→ **What is needed**: From the records below, pick out every line that contains the string "クレンジング" and copy each of those lines.
== Data records
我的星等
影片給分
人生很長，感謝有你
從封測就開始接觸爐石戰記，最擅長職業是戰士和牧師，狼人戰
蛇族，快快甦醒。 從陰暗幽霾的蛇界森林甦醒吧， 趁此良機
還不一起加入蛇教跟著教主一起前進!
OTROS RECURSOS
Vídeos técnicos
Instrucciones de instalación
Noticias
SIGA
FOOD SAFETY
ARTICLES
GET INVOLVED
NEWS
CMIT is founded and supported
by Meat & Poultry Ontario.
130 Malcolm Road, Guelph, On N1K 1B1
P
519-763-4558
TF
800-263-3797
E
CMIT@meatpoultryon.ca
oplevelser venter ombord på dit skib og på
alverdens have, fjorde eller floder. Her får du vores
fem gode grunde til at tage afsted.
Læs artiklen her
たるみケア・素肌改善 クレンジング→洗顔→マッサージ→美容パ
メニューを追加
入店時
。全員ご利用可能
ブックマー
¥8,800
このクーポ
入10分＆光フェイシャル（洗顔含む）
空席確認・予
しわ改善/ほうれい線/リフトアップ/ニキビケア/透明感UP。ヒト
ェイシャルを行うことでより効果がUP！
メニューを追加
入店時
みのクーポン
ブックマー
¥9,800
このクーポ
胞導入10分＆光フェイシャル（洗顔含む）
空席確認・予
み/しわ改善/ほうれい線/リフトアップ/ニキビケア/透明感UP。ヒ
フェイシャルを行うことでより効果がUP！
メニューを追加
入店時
====
== Data records
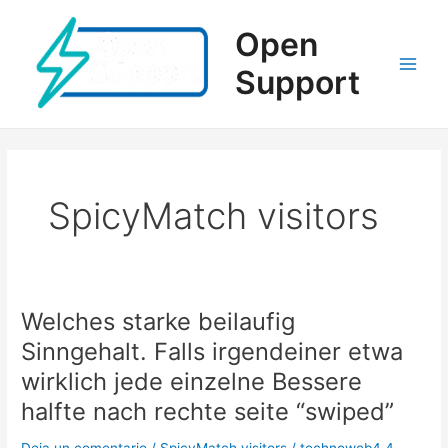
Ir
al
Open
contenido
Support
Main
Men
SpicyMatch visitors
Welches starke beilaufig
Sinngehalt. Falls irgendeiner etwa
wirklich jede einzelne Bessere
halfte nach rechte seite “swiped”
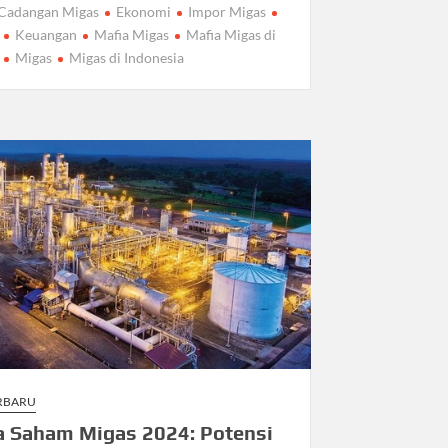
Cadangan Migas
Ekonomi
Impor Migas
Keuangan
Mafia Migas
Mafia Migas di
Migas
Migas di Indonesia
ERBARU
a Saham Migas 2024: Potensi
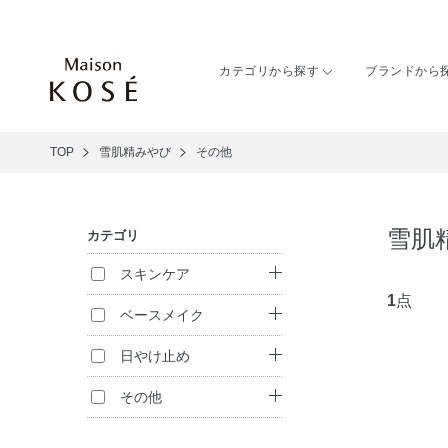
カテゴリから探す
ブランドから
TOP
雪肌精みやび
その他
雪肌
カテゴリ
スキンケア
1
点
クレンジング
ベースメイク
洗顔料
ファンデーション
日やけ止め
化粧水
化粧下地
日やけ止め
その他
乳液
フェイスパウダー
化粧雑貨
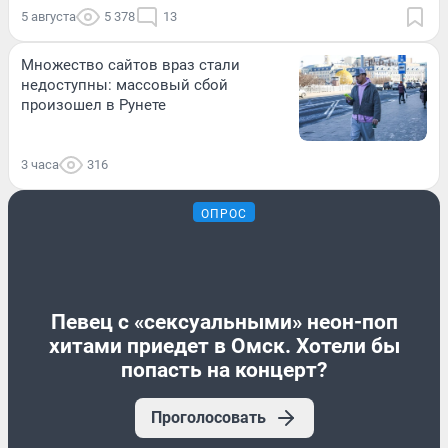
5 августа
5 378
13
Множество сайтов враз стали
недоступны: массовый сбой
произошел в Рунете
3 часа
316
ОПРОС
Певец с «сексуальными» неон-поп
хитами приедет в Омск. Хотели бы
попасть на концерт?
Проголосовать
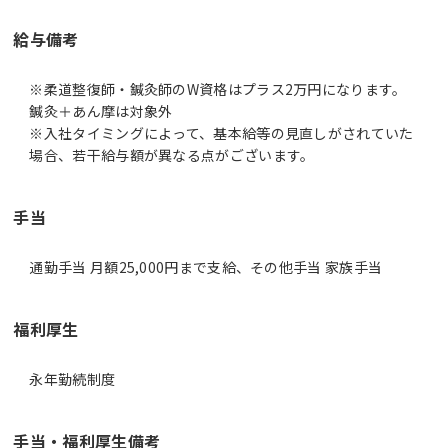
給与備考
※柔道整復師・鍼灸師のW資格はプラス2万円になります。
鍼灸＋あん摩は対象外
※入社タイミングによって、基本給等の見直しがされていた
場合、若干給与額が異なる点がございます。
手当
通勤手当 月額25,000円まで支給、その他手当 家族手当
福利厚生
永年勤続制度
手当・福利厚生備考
====
→ **Expected answer**:
たるみケア・素肌改善 クレンジング→洗顔→マッサージ→美容パ
クレンジング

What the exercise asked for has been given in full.